Managing the collapse means reinventing what it means to be human and how we go about arranging our business. And Covid-19 provides us with the right enabling conditions to shift from reboot to redesign of our economic system. Breakdown provides the ideal conditions for breakthrough, if we have the vision, the stamina and guts, and enough self-knowledge and self-management to become the leaders that we have been waiting for. Together we can create the conditions for regeneration -a biological process of renewal that leads to a higher order of health, wealth, vitality and viability of a system. More health means increased healthiness and quality of life. More wealth refers to increased richness in terms of resources and life forms. More vitality means increased vigor and aliveness, and more viability refers to increased “ableness” to stay alive. Regeneration can be looked at as a process of becoming more and doing more. It is both evolutionary (the system evolves towards higher levels of complexity) and developmental (the elements of the system express their inherent potential in the form of new roles and relationships). Leaving the wider system healthier, wealthier, more viable, and more vital than before is both life-affirming and life-enhancing. It ensures that life can stay alive despite change, disruption and major upheaval.
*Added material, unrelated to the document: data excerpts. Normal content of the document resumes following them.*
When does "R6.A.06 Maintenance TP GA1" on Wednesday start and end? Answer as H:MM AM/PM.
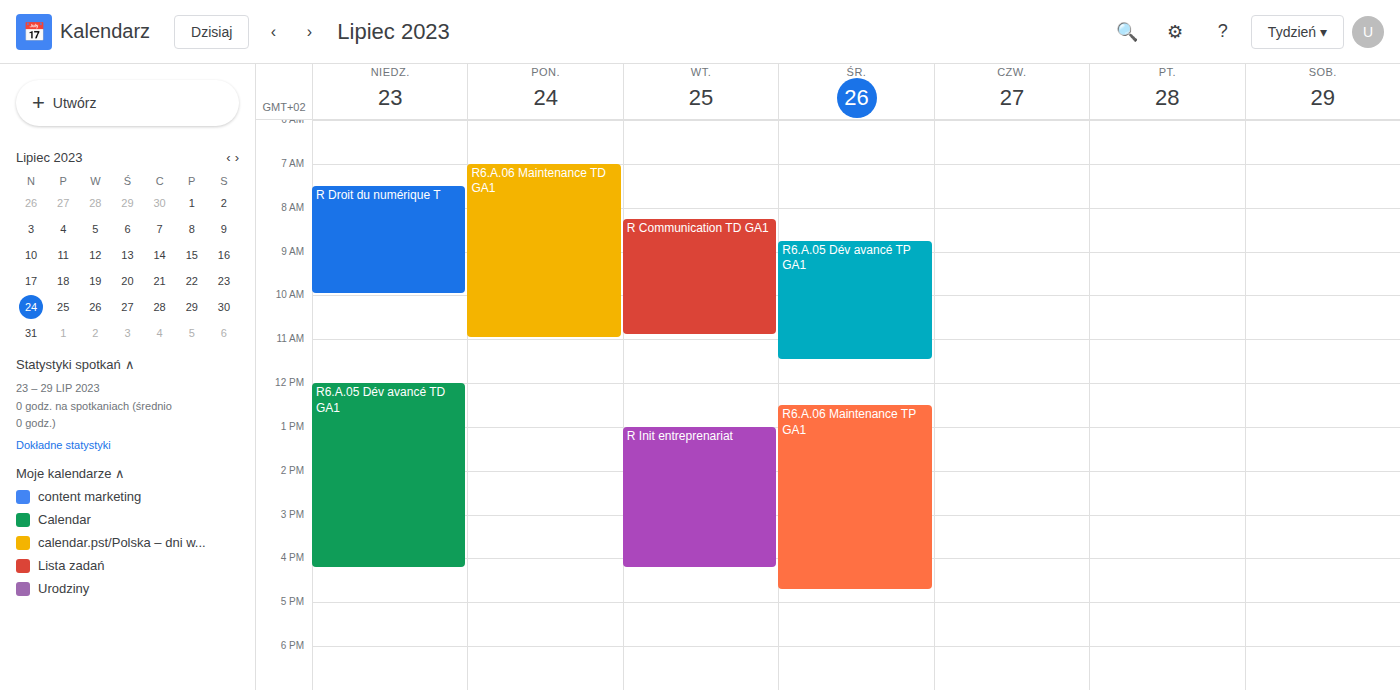
12:30 PM to 4:45 PM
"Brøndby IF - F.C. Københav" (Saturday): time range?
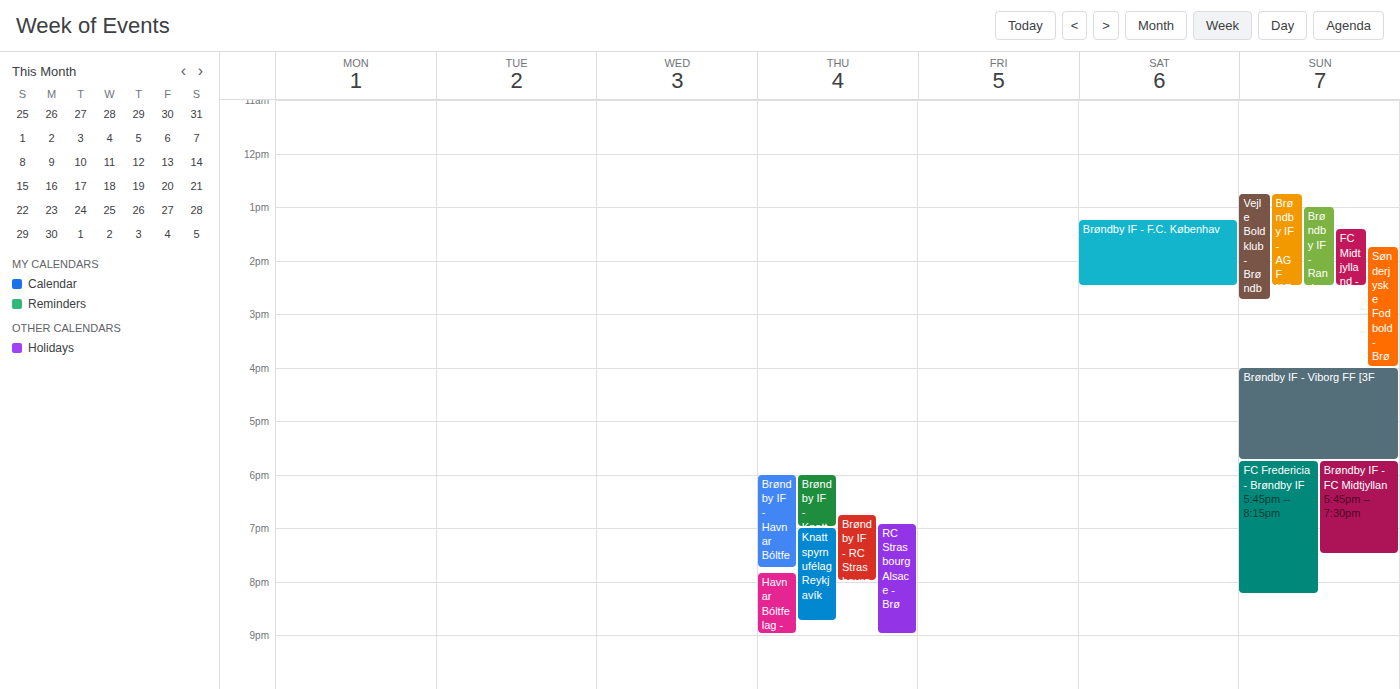
1:15 PM to 2:30 PM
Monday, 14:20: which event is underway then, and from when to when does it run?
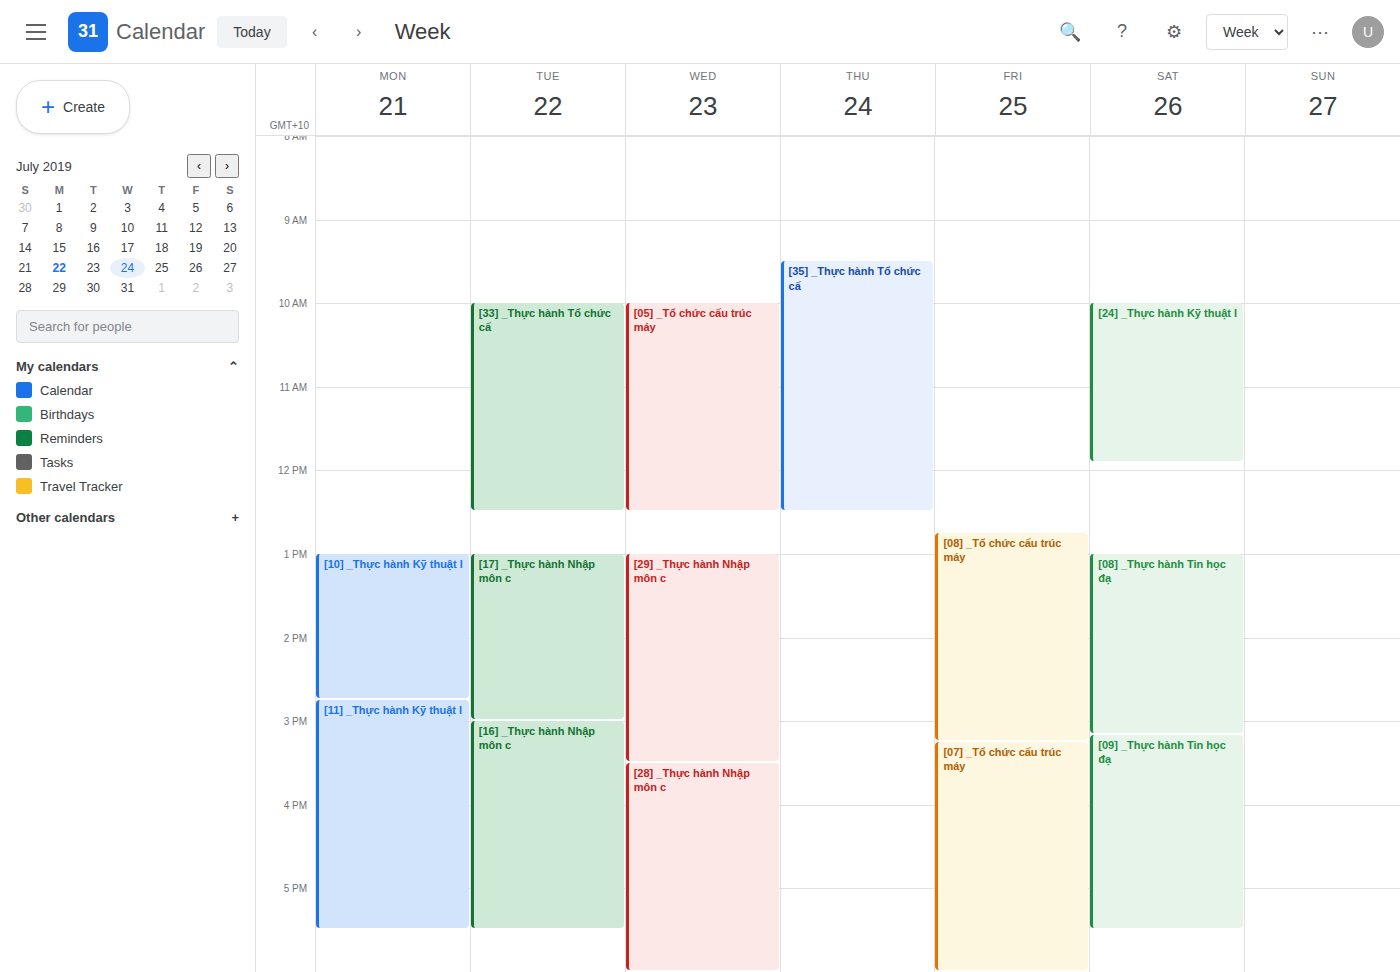
"[10] _Thực hành Kỹ thuật l", 13:00 to 14:45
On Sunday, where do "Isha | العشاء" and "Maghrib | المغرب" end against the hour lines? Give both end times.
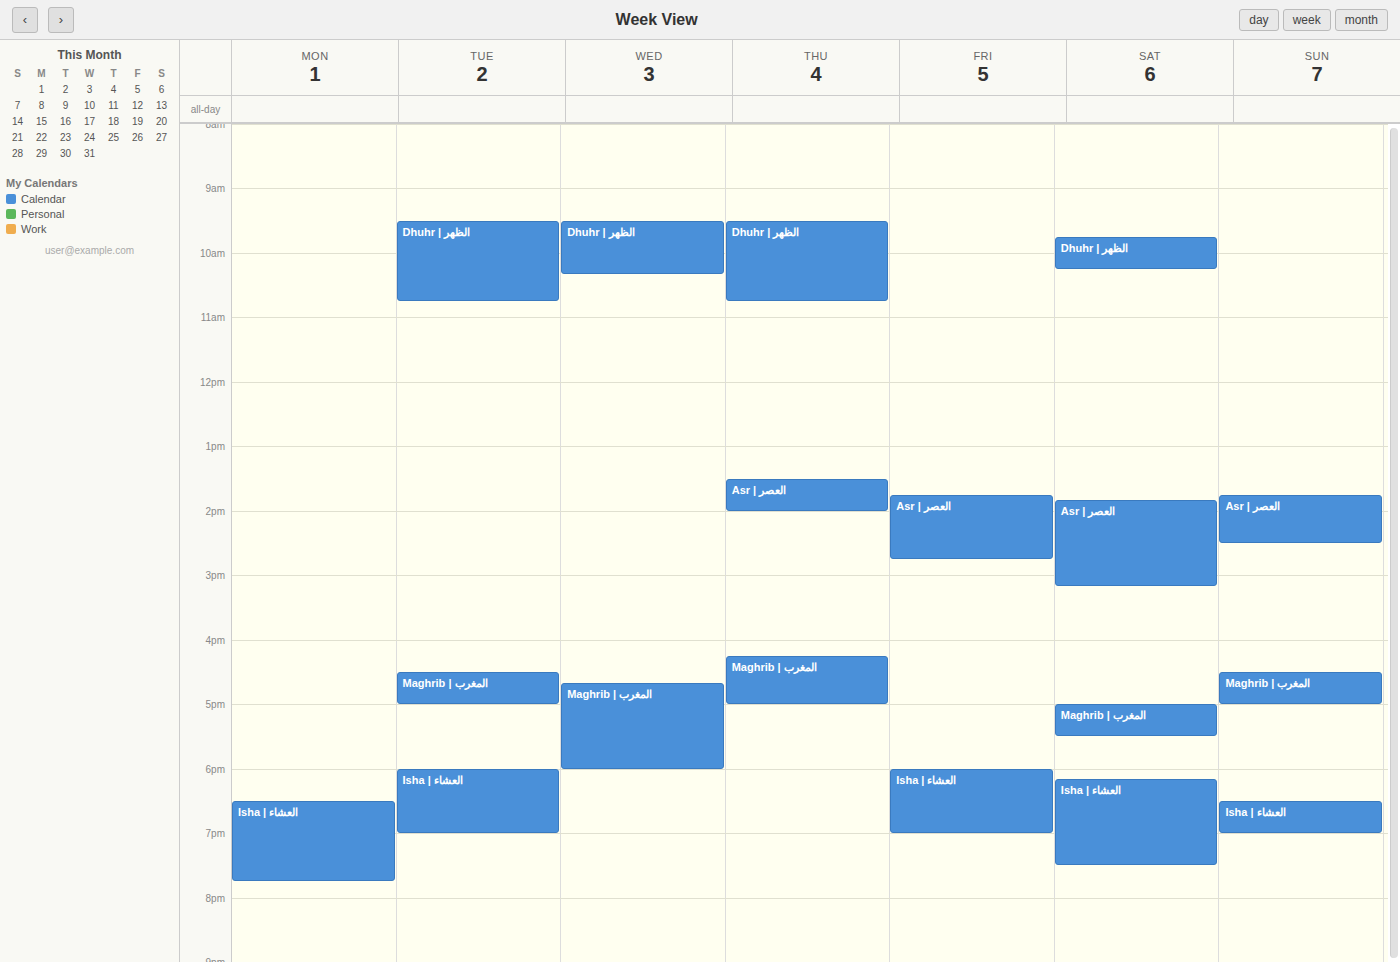
"Isha | العشاء": 7:00 PM, exactly on the 7 PM line. "Maghrib | المغرب": 5:00 PM, exactly on the 5 PM line.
Imagine what we could achieve if we replaced our current machine-based model of innovation by nature-inspired innovation, if we switched from a ‘for-profit’ to a ‘for-life’ logic. Businesses could become the engine of planetary regeneration and a beacon of creativity and meaningful work spreading hope and ingenuity, not despair and burn-out. In a VUCAIN world, the nature of the future and the future of nature are interdependent. And Nature is the best mentor and master to guide the way because she has been dealing with turbulence, disruption and uncertainty for millions of years.